Она перехватила его в передней, где он топтался возле вешалки, не зная, что надеть: теплую ли шинель на вате или легкое демисезонное пальто, калоши или глубокие ботики, меховой пирожок или мягкую шляпу, а по существу, все еще раздумывая, ехать в Петербург или остаться дома и лечь в постель.
— Ох, не надо бы тебе ехать, — сказала жена, зябко кутаясь в пуховый оренбургский платок, хотя в доме было тепло, даже жарко от хорошо натопленных калориферных печей. — Ты скверно выглядишь.
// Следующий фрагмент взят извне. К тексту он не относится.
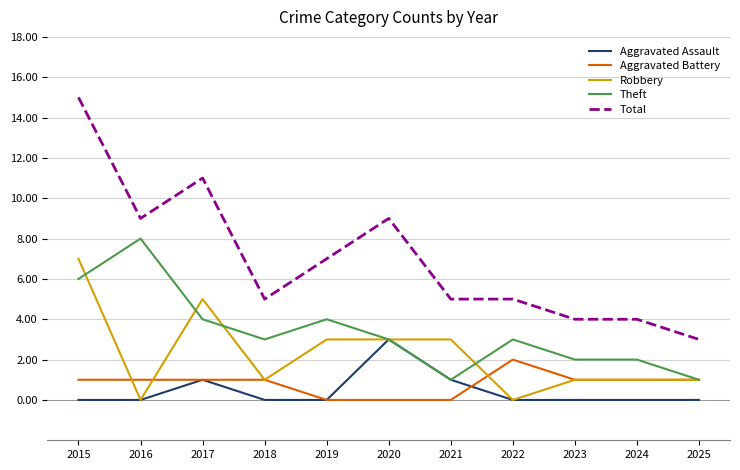

True or false: Aggravated Battery and Robbery intersect in this chart.

True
Давно уже между ними существовал лишь контакт привычки, утреннего чаепития, обеденного стола и семейных ритуальных жестов, лишенных при внешней сердечности какого-либо содержания. Иннокентий Федорович сперва грустно, затем твердо-равнодушно уверился, что жена то ли не посмела, то ли не захотела последовать за ним туда, где дуют черные ветры, и жестко отвергал всякие с ее стороны попытки коснуться его навсегда отделившегося существования. Жена не постигала его хрупкой и вместе выносливой сути, следовательно, не могла знать, что ему вредно, а что полезно. И если она говорила: останься, то правильней было ехать. К тому же в мозгу ясно вспыхнул сонм молодых горячих девичьих лиц, внимательных серых, голубых, карих и черных глаз, румянцем опаленных щек, на него повеяло ароматом юности, доверчивости, наивной влюбленности, и все это было куда лучшим лекарством для его больного сердца, нежели пахучие микстуры, компрессы, вялые домашние заботы и появление глупого, самоуверенного, пропахшего трубочным табаком немца-врача, которого он по Достоевскому называл Генценштубе, хотя звался тот как-то коротко — Шульц или Штольц.
— Я не умею манкировать своими обязанностями, — сказал он сухо и снял с вешалки темное драповое пальто.
— Ну хоть за извозчиком пошлем!..
— Не надо, — отмахнулся он.
Но в дверях острое сострадание к чужой малости, то мучительное сострадание, которое породило самые щемящие стихи, заставило его обернуться к увядшей, ненужной и безвинной женщине и кивнуть ей с ободряющей улыбкой.
И она улыбнулась растерянно, не поняв жеста добра, как не постигала и отчуждения. Анненский вышел с болью в душе. «Бывает такое небо, такая игра лучей, что сердцу обида куклы обиды своей жалчей».
Сумеречная улица в черных костлявых деревьях, в слабом шорохе иссохшей листвы приняла его и растворила в своей пустынности и печали, в ознобливой незащищенности. Он как-то разом обесценился, стал палым листом, гонимым ветром. Город, так прочно и серьезно ставший у каприза двух императриц, ни от чего не защищал, не гарантировал сохранности. Вся его бюргерская каменная основательность, уверенность под боком императорского обиталища, уют, нарядность и опрятность были бессильны перед ветром, дующим с болотистых равнин, перед дымными тучами низкого чухонского неба, перед черными сквозняками мироздания, леденящими враз съежившуюся душу… Извозчика бы!..
Забраться в укромное нутро пролетки с поднятым вискантином и клеенчатой полостью, в запах мокрого сукна, кожи, лошадиной шерсти, свернуться в своем тепле, потерять эти нищенски обобранные деревья, грубый ветер, серое небо и вновь поверить в свое право быть. Но тщетно напрягал он зрение, пытаясь высмотреть в мглистых далях прямой, долгой улицы ссутулившегося на козлах «ваньку». Наверное, все извозчики сгрудились у вокзала или торговых рядов, где легче было выстоять ездока в этот глухой, пустынный час. Нет, не будет ему избавления за три гривны, катись по панели, как палый листик, глядишь, и докатишься. И он покатился, пряча нос в воротник пальто, отсекая ветер углом плеча и ухватывая глазом лишь квадраты каменных плит, которыми был выложен тротуар.